Job A: Rewrite the paragraph of the interview advice that begins "For video or in-person interviews" as a short bulleted list that keeps its main points.

BEFORE THE INTERVIEW
Do your research! Preplanning for the interview is important. You need to research, organize, and execute just like you would for any other important business meeting.
Beyond hard skills relevant to the position, companies are looking for someone who takes the interview process seriously and can be seen as ready to “hit the ground running.” Try to find as much information as you can on the company website and/or social media platforms such as the following: company culture, technology, markets served, strategic plans, annual reports, fact sheets, news coverage, leadership profiles, etc.
After you’ve done your research, imagine yourself in the role and write down ten interesting/important questions that you will want to be answered during the interview process. This may seem excessive, but some questions will get answered throughout the conversation, and you always want to have a few remaining for the inevitable “what questions do you have” segment of the interview.
Take every interview opportunity seriously. Practice before the interview and build confidence by conducting a mock interview with a trusted professional. Have stories and examples prepared that highlight your relevant accomplishments, traits that make you an ideal fit for the role, and even failures that you’ve learned from in your career. Use percentages and quantifiable results when possible.
MAKE A GOOD FIRST IMPRESSION
Arrive or be ready at least 15 minutes early. This applies to phone, video, and in-person interviews. Do everything in your power to avoid missing an interview or having to reschedule.
For remote interviews, find a place where you can be comfortable and confident. Avoid interruptions by making sure your interview location is free of any disturbances and turning off notifications on all electronic devices.
For video or in-person interviews, business professional attire is generally acceptable. It’s difficult to overdress for a first impression. Choose neutrals (deep blue, green, white, black, or grey) over bright colors, and solids over patterns. Dress modestly and polish your appearance by keeping hairstyles, makeup, and jewelry to a neutral minimum.
GOOD FIRST INTERVIEW QUESTIONS
• What did you find interesting about my background for this role?
• How do you measure success for this role — in 90 days, 6 months, or a year?
• What are the key challenges that I would be facing in this role?
BAD FIRST INTERVIEW QUESTIONS
• What’s the salary range and what does the benefits package look like?
• Are you going to do a background check?
• Why do you need me to relocate - can’t I work remotely?

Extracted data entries
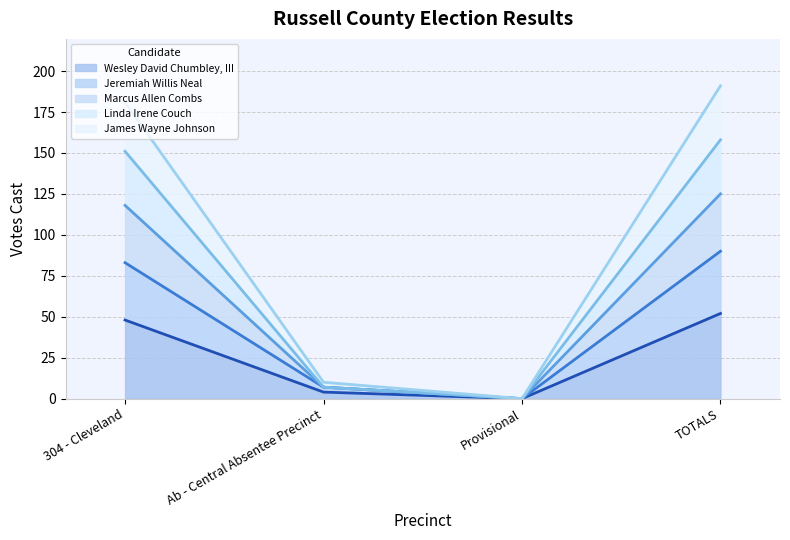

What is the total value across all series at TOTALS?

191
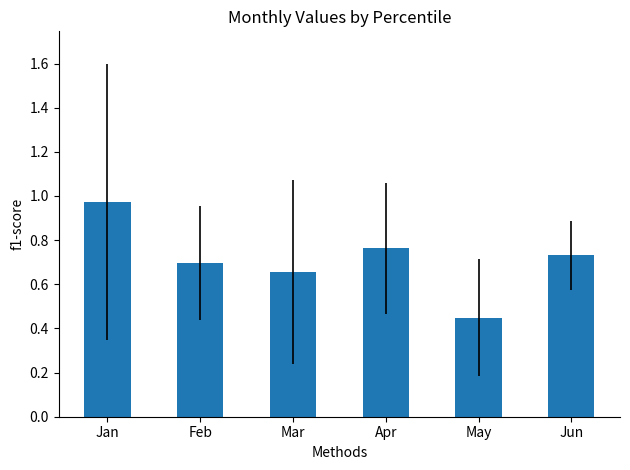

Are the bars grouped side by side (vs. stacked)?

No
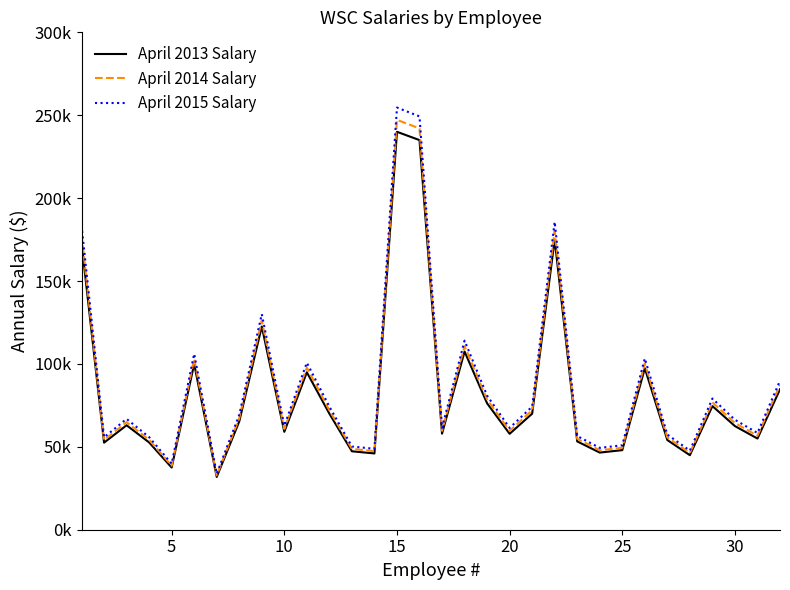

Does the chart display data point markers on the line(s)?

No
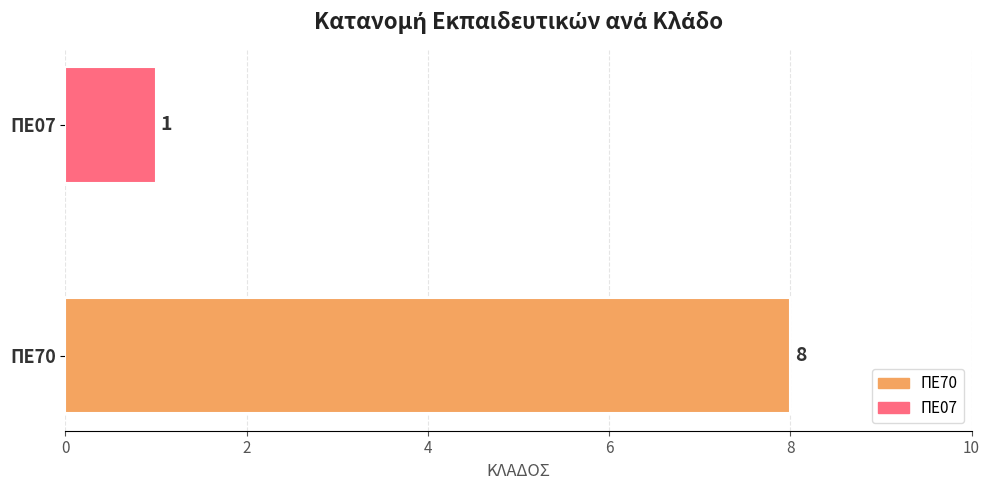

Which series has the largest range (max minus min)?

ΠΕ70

Job B: Pick out every line of the rows that contains the string "series", treating uppercase and lowercase letters as different.

Expected output A:
- Business professional attire is generally acceptable for video or in-person interviews.
- It's hard to overdress for a first impression.
- Choose neutrals (deep blue, green, white, black, or grey) over bright colors.
- Choose solids over patterns.
- Dress modestly.
- Keep hairstyles, makeup, and jewelry to a neutral minimum.

Expected output B:
What is the total value across all series at TOTALS?
Which series has the largest range (max minus min)?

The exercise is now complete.